Task to carry out: The lines below that include the word "magnification" are to be reported.

------------------------------

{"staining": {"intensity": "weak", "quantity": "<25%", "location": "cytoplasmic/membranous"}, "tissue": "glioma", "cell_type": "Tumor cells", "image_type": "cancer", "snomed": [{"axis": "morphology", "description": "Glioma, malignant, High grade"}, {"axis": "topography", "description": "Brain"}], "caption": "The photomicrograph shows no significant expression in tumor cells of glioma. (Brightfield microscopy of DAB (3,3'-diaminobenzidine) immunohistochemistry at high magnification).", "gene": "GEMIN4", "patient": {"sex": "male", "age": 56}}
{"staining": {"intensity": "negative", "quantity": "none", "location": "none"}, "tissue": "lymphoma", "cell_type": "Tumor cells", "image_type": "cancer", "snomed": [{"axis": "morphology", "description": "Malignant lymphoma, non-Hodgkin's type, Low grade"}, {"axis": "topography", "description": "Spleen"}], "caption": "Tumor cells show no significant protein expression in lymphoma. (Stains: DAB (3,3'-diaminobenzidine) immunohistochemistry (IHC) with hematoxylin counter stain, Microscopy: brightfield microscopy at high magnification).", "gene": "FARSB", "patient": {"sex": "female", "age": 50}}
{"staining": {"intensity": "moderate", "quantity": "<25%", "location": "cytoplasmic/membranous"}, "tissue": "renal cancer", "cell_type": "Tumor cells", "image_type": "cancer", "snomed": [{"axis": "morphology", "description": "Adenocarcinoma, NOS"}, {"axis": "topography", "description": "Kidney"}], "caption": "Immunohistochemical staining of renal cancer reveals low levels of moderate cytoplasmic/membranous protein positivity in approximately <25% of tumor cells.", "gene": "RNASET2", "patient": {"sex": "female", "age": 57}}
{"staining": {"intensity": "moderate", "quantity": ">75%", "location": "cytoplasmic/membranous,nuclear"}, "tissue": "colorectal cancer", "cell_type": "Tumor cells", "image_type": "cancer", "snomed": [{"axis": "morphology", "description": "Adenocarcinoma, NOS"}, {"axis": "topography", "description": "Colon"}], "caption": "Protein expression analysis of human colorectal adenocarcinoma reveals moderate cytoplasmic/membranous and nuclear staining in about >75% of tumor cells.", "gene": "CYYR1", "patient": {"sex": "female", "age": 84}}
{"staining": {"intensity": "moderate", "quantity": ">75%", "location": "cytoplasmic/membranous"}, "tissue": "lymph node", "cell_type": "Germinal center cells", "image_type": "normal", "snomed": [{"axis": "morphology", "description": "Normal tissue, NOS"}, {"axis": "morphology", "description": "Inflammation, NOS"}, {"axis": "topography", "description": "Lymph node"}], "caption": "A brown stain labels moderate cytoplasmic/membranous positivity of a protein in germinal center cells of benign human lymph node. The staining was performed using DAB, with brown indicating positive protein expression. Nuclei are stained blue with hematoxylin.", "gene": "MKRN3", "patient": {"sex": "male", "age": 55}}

------------------------------

Expected answer:
{"staining": {"intensity": "weak", "quantity": "<25%", "location": "cytoplasmic/membranous"}, "tissue": "glioma", "cell_type": "Tumor cells", "image_type": "cancer", "snomed": [{"axis": "morphology", "description": "Glioma, malignant, High grade"}, {"axis": "topography", "description": "Brain"}], "caption": "The photomicrograph shows no significant expression in tumor cells of glioma. (Brightfield microscopy of DAB (3,3'-diaminobenzidine) immunohistochemistry at high magnification).", "gene": "GEMIN4", "patient": {"sex": "male", "age": 56}}
{"staining": {"intensity": "negative", "quantity": "none", "location": "none"}, "tissue": "lymphoma", "cell_type": "Tumor cells", "image_type": "cancer", "snomed": [{"axis": "morphology", "description": "Malignant lymphoma, non-Hodgkin's type, Low grade"}, {"axis": "topography", "description": "Spleen"}], "caption": "Tumor cells show no significant protein expression in lymphoma. (Stains: DAB (3,3'-diaminobenzidine) immunohistochemistry (IHC) with hematoxylin counter stain, Microscopy: brightfield microscopy at high magnification).", "gene": "FARSB", "patient": {"sex": "female", "age": 50}}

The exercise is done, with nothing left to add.